Resolve então retornar à caverna e, lá chegando, explica que aquelas sombras na parede não refletem a realidade, mas apenas projeções distorcidas criadas por outras pessoas, e que o mundo verdadeiro encontra-se fora, iluminado pelo sol, onde é possível ter a própria percepção sobre as coisas. Entretanto, os prisioneiros, desconfiados, começam a contestar aquela versão e a duvidar da possibilidade de existir uma realidade diferente das imagens projetadas no fundo da caverna.
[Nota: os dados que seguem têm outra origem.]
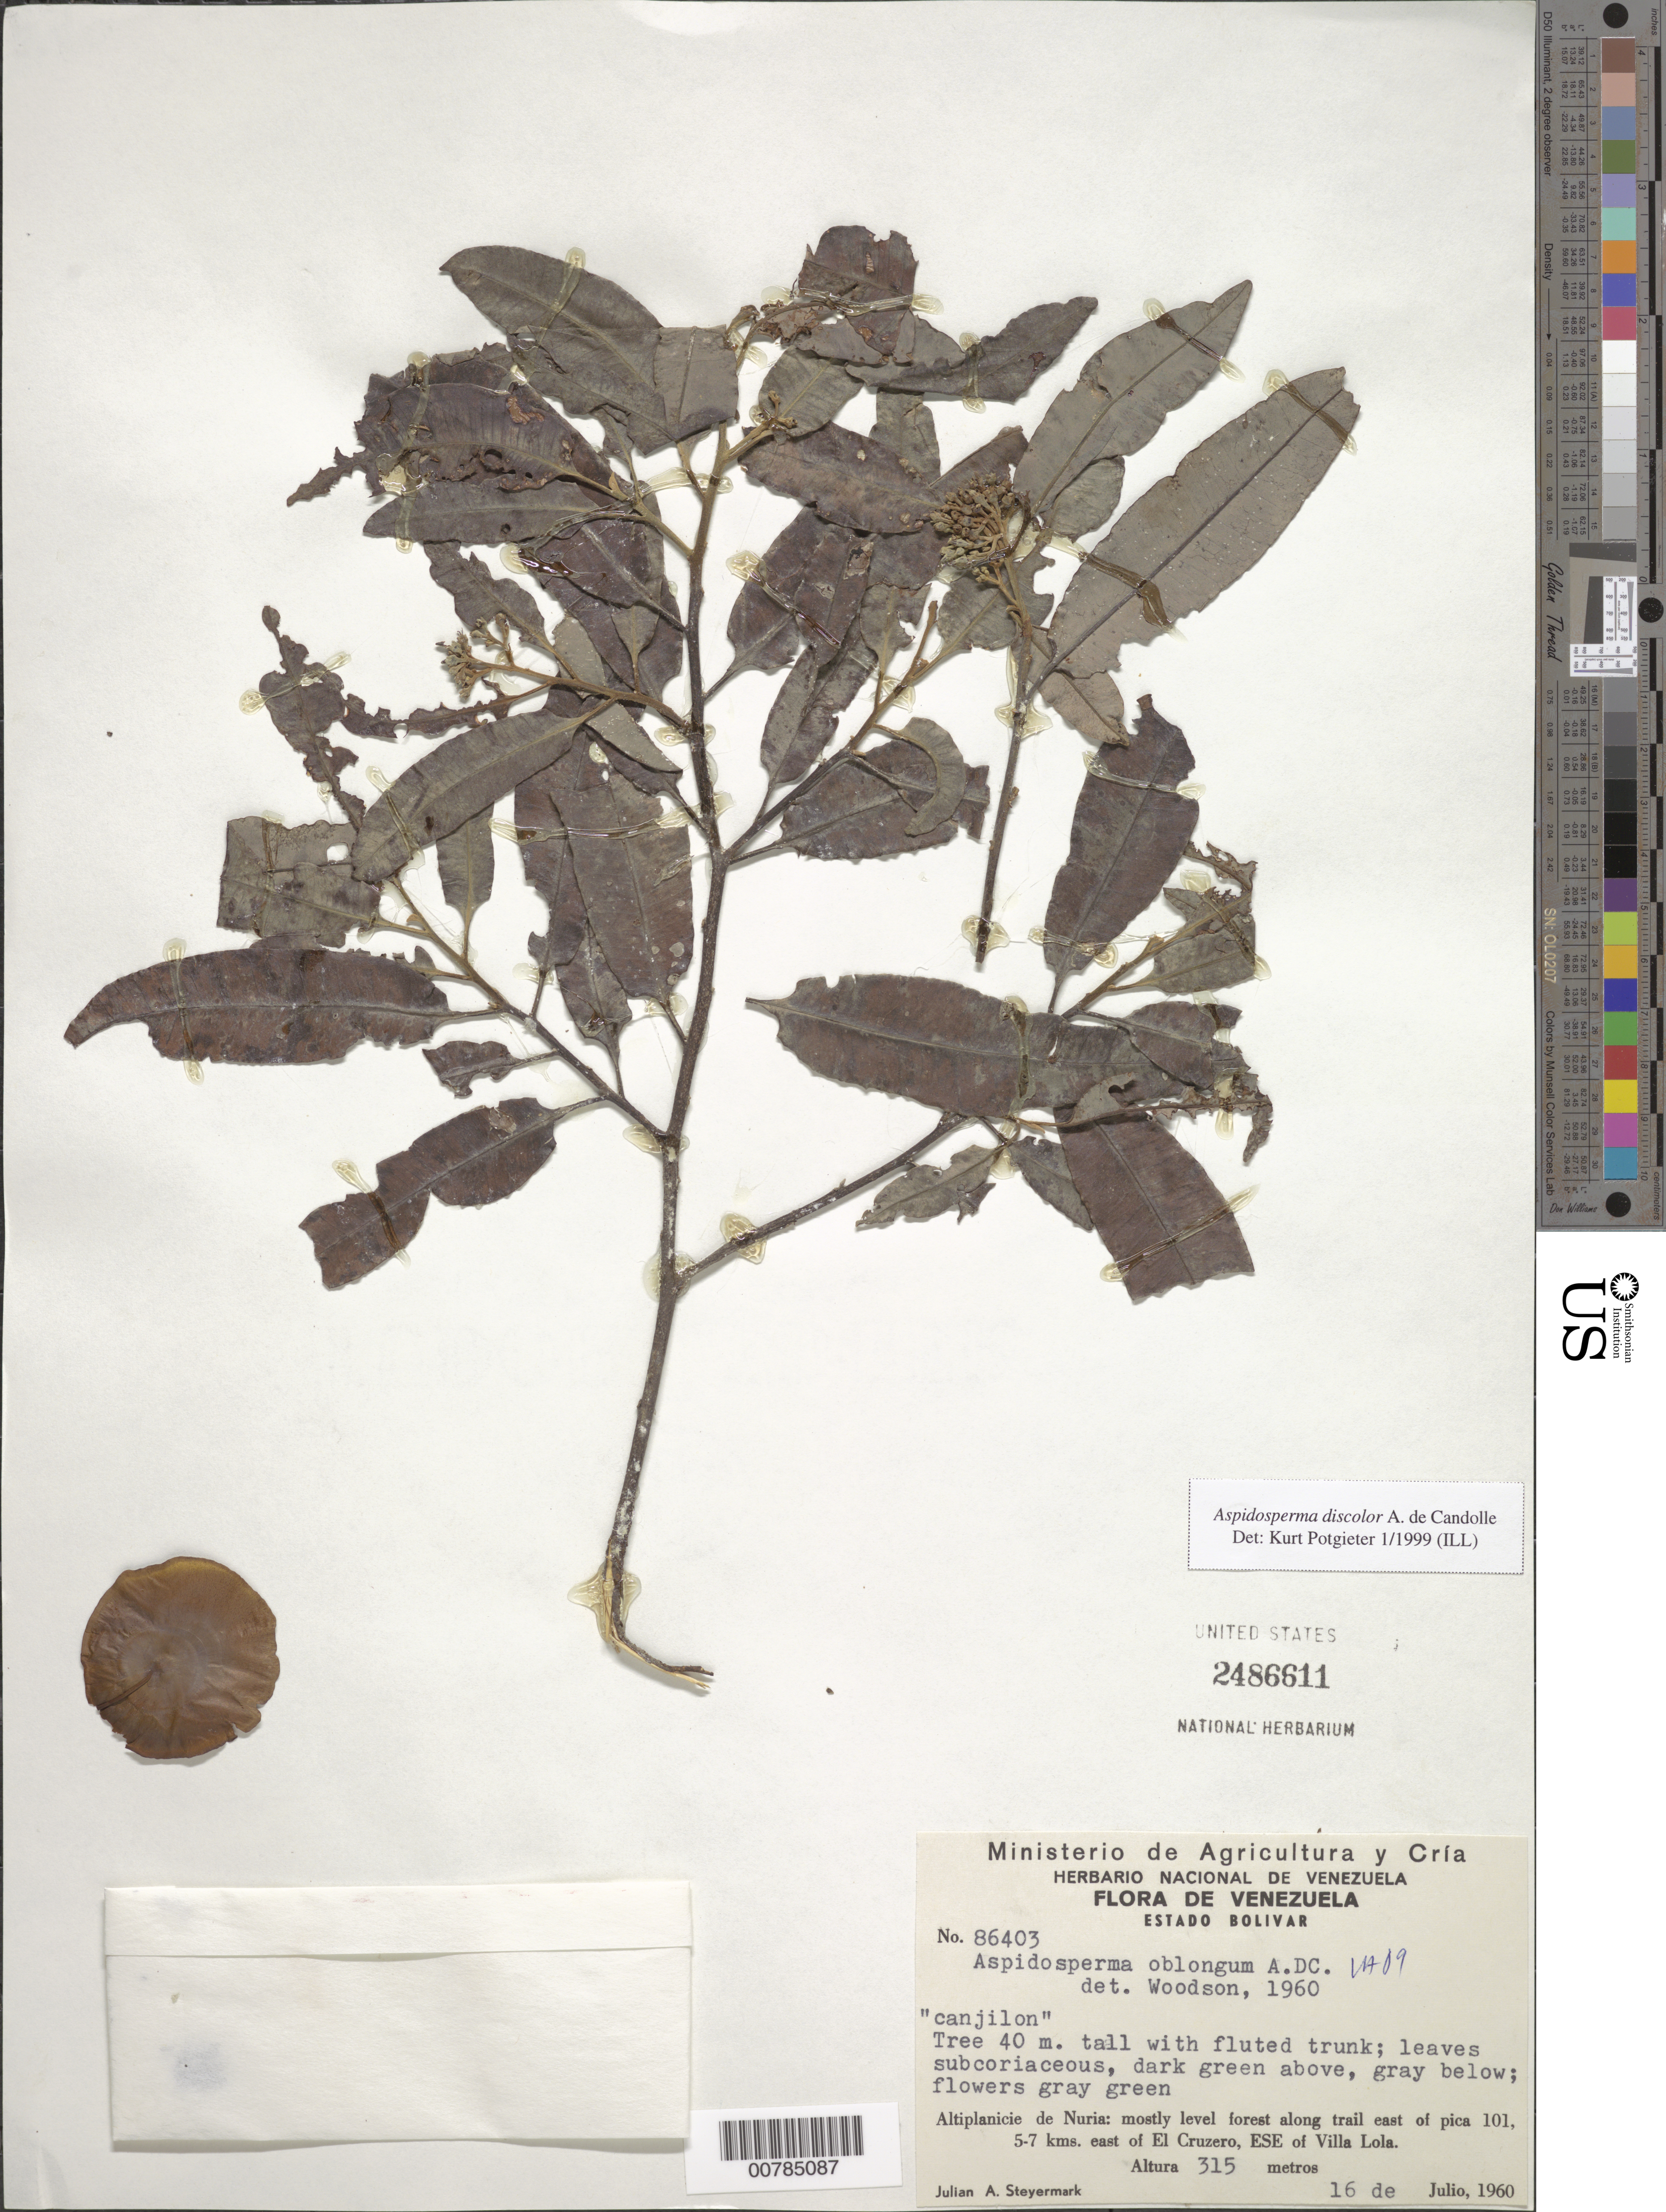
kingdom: Plantae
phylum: Tracheophyta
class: Magnoliopsida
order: Gentianales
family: Apocynaceae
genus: Aspidosperma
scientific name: Aspidosperma discolor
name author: A. DC.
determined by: Potgieter, K.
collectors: J. Steyermark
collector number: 86403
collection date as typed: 16-Jul-60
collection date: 1960-07-16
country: Venezuela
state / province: Bolívar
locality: Altiplanicie de Nuria, trail E of pk 101, 5-7 km E of El Cruzero, ESE of Villa Lola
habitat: Mostly level forest along trail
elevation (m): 315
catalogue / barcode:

Insistindo na explicação, o prisioneiro liberto acaba humilhado, apedrejado e, ao final, assassinado pelos demais.
Platão nos conduz à reflexão de que a verdade nem sempre é aquilo que está a nossa frente; aquilo que pensamos, com tanta segurança e autoridade, ser a correta representação das coisas. Vídeos, fotos e memes de redes sociais, muitas vezes, podem ser divertidos, mas representam apenas sombras de imagens que outras pessoas querem transmitir, às quais nós, presos em nossas cavernas, assistimos diariamente.
Não se pode, é certo, neste momento, desrespeitar as orientações para distanciamento social, mas, ainda que no interior de nossas cavernas, é preciso afastar-se do teatro das sombras produzidas por outras pessoas para, através do pensamento crítico, ousar discordar, discutir e buscar maior clareza sobre a realidade, saindo do mundo sensível para o mundo inteligível. Em vez de tirar precipitadas conclusões, e imaginar-se doutor em generalidades, lembremos do paradoxo Socrático: "Só sei que nada sei. E o fato de saber isso, me coloca em vantagem sobre aqueles que acham que sabem alguma coisa."